EKU Faculty and Staff Scholarship
 

Title

Physical Wetland Characteristics Influence Amphibian Community Composition Differently in Constructed Wetlands and Natural Wetlands

Author ORCID Identifier

Stephen C. Richter ORCID iD iconhttps://orcid.org/0000-0001-6646-2484

Department

Biological Sciences

Document Type

Article

Publication Date

Summer 2016

Abstract

Wetlands provide critical habitat for a diverse group of organisms and provide important ecosystem services. Despite this, most natural wetlands have been lost to anthropogenic activities, and as a result, wetland construction is common mitigation practice. Therefore, examination of constructed wetland viability in replacing the function of lost wetlands is vital. Our primary objectives were to compare amphibian communities of shallow and deep constructed wetlands to natural wetlands and to identify which wetland characteristics affect species composition. All wetlands were hydrologically isolated and fishless; natural wetlands had an ephemeral hydrology, and constructed wetland hydrology varied from ephemeral to permanent. Overall, constructed wetlands did not sufficiently replicate natural wetlands with respect to the amphibian community. However, two of our constructed wetlands had a drying period and exhibited communities more similar to natural wetlands. Hydroperiod and canopy closure were indicators of amphibian community composition. Many species observed in natural wetlands were rare in shallow constructed and absent in deep constructed wetlands.
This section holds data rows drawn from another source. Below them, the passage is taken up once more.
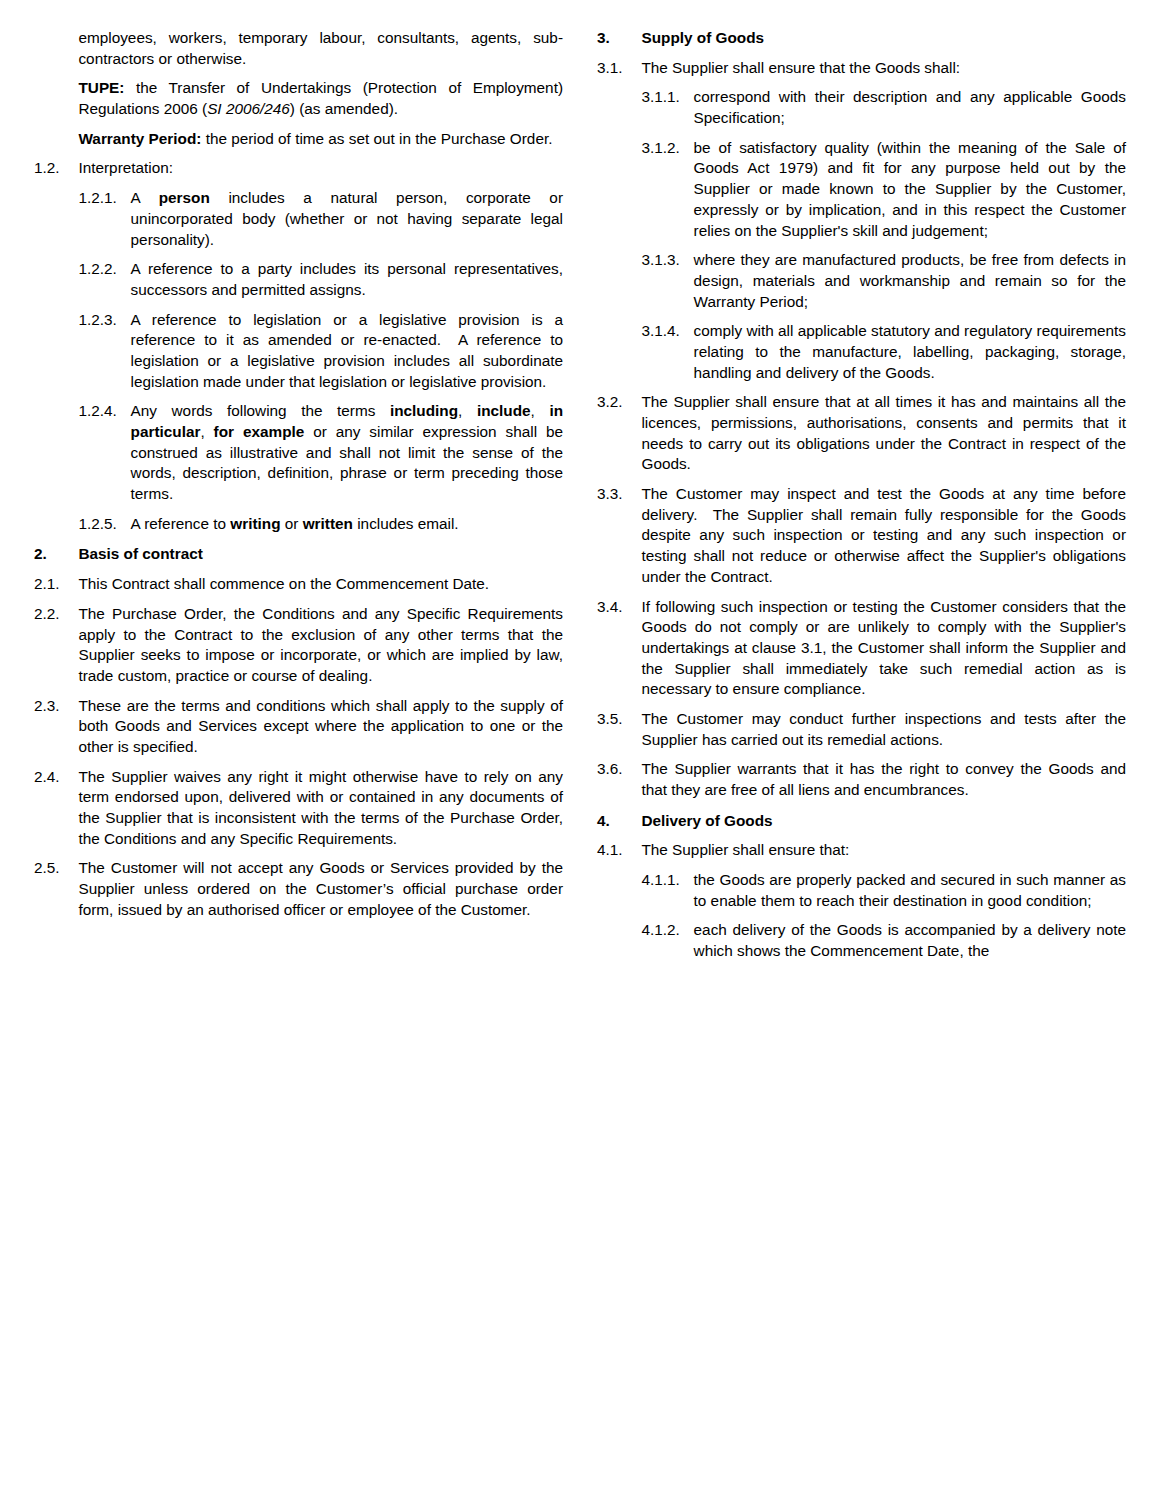employees, workers, temporary labour, consultants, agents, sub-contractors or otherwise.
TUPE: the Transfer of Undertakings (Protection of Employment) Regulations 2006 (SI 2006/246) (as amended).
Warranty Period: the period of time as set out in the Purchase Order.
1.2.
Interpretation:
1.2.1.
A person includes a natural person, corporate or unincorporated body (whether or not having separate legal personality).
1.2.2.
A reference to a party includes its personal representatives, successors and permitted assigns.
1.2.3.
A reference to legislation or a legislative provision is a reference to it as amended or re-enacted. A reference to legislation or a legislative provision includes all subordinate legislation made under that legislation or legislative provision.
1.2.4.
Any words following the terms including, include, in particular, for example or any similar expression shall be construed as illustrative and shall not limit the sense of the words, description, definition, phrase or term preceding those terms.
1.2.5.
A reference to writing or written includes email.
2.
Basis of contract
2.1.
This Contract shall commence on the Commencement Date.
2.2.
The Purchase Order, the Conditions and any Specific Requirements apply to the Contract to the exclusion of any other terms that the Supplier seeks to impose or incorporate, or which are implied by law, trade custom, practice or course of dealing.
2.3.
These are the terms and conditions which shall apply to the supply of both Goods and Services except where the application to one or the other is specified.
2.4.
The Supplier waives any right it might otherwise have to rely on any term endorsed upon, delivered with or contained in any documents of the Supplier that is inconsistent with the terms of the Purchase Order, the Conditions and any Specific Requirements.
2.5.
The Customer will not accept any Goods or Services provided by the Supplier unless ordered on the Customer’s official purchase order form, issued by an authorised officer or employee of the Customer.
3.
Supply of Goods
3.1.
The Supplier shall ensure that the Goods shall:
3.1.1.
correspond with their description and any applicable Goods Specification;
3.1.2.
be of satisfactory quality (within the meaning of the Sale of Goods Act 1979) and fit for any purpose held out by the Supplier or made known to the Supplier by the Customer, expressly or by implication, and in this respect the Customer relies on the Supplier's skill and judgement;
3.1.3.
where they are manufactured products, be free from defects in design, materials and workmanship and remain so for the Warranty Period;
3.1.4.
comply with all applicable statutory and regulatory requirements relating to the manufacture, labelling, packaging, storage, handling and delivery of the Goods.
3.2.
The Supplier shall ensure that at all times it has and maintains all the licences, permissions, authorisations, consents and permits that it needs to carry out its obligations under the Contract in respect of the Goods.
3.3.
The Customer may inspect and test the Goods at any time before delivery. The Supplier shall remain fully responsible for the Goods despite any such inspection or testing and any such inspection or testing shall not reduce or otherwise affect the Supplier's obligations under the Contract.
3.4.
If following such inspection or testing the Customer considers that the Goods do not comply or are unlikely to comply with the Supplier's undertakings at clause 3.1, the Customer shall inform the Supplier and the Supplier shall immediately take such remedial action as is necessary to ensure compliance.
3.5.
The Customer may conduct further inspections and tests after the Supplier has carried out its remedial actions.
3.6.
The Supplier warrants that it has the right to convey the Goods and that they are free of all liens and encumbrances.
4.
Delivery of Goods
4.1.
The Supplier shall ensure that:
4.1.1.
the Goods are properly packed and secured in such manner as to enable them to reach their destination in good condition;
4.1.2.
each delivery of the Goods is accompanied by a delivery note which shows the Commencement Date, the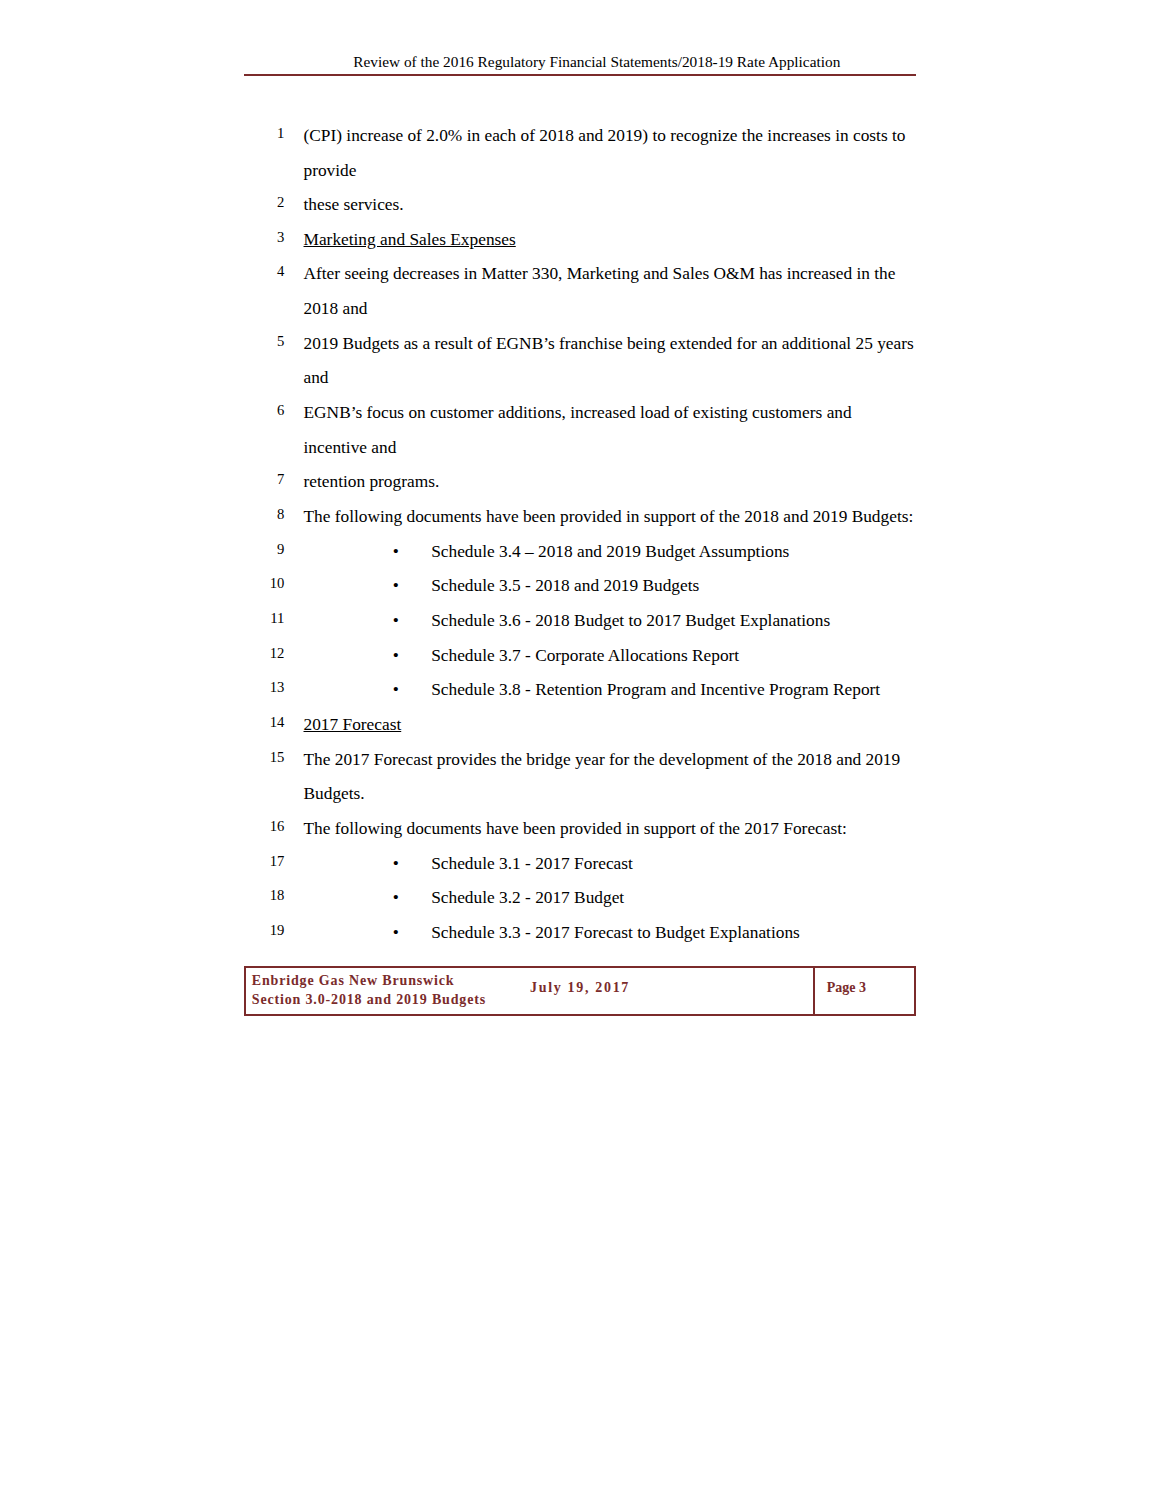Review of the 2016 Regulatory Financial Statements/2018-19 Rate Application
(CPI) increase of 2.0% in each of 2018 and 2019) to recognize the increases in costs to provide
these services.
Marketing and Sales Expenses
After seeing decreases in Matter 330, Marketing and Sales O&M has increased in the 2018 and
2019 Budgets as a result of EGNB’s franchise being extended for an additional 25 years and
EGNB’s focus on customer additions, increased load of existing customers and incentive and
retention programs.
The following documents have been provided in support of the 2018 and 2019 Budgets:
•Schedule 3.4 – 2018 and 2019 Budget Assumptions
•Schedule 3.5 - 2018 and 2019 Budgets
•Schedule 3.6 - 2018 Budget to 2017 Budget Explanations
•Schedule 3.7 - Corporate Allocations Report
•Schedule 3.8 - Retention Program and Incentive Program Report
2017 Forecast
The 2017 Forecast provides the bridge year for the development of the 2018 and 2019 Budgets.
The following documents have been provided in support of the 2017 Forecast:
•Schedule 3.1 - 2017 Forecast
•Schedule 3.2 - 2017 Budget
•Schedule 3.3 - 2017 Forecast to Budget Explanations
Enbridge Gas New Brunswick
Section 3.0-2018 and 2019 Budgets
July 19, 2017
Page 3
Additionally, dominant predator species (primarily Lithobates catesbeianus, Lithobates clamitans, and Notophthalmus viridescens) associated with permanent water were more abundant in constructed wetlands. Water depth, pH, and emergent vegetation were lower in natural wetlands. These data influenced land managers to revise construction methods and to renovate deep constructed wetlands by creating gradual slopes, decreasing maximum depth to 20 cm or less, maintaining canopy cover, and decreasing soil compaction to attempt replication of natural wetland hydrology.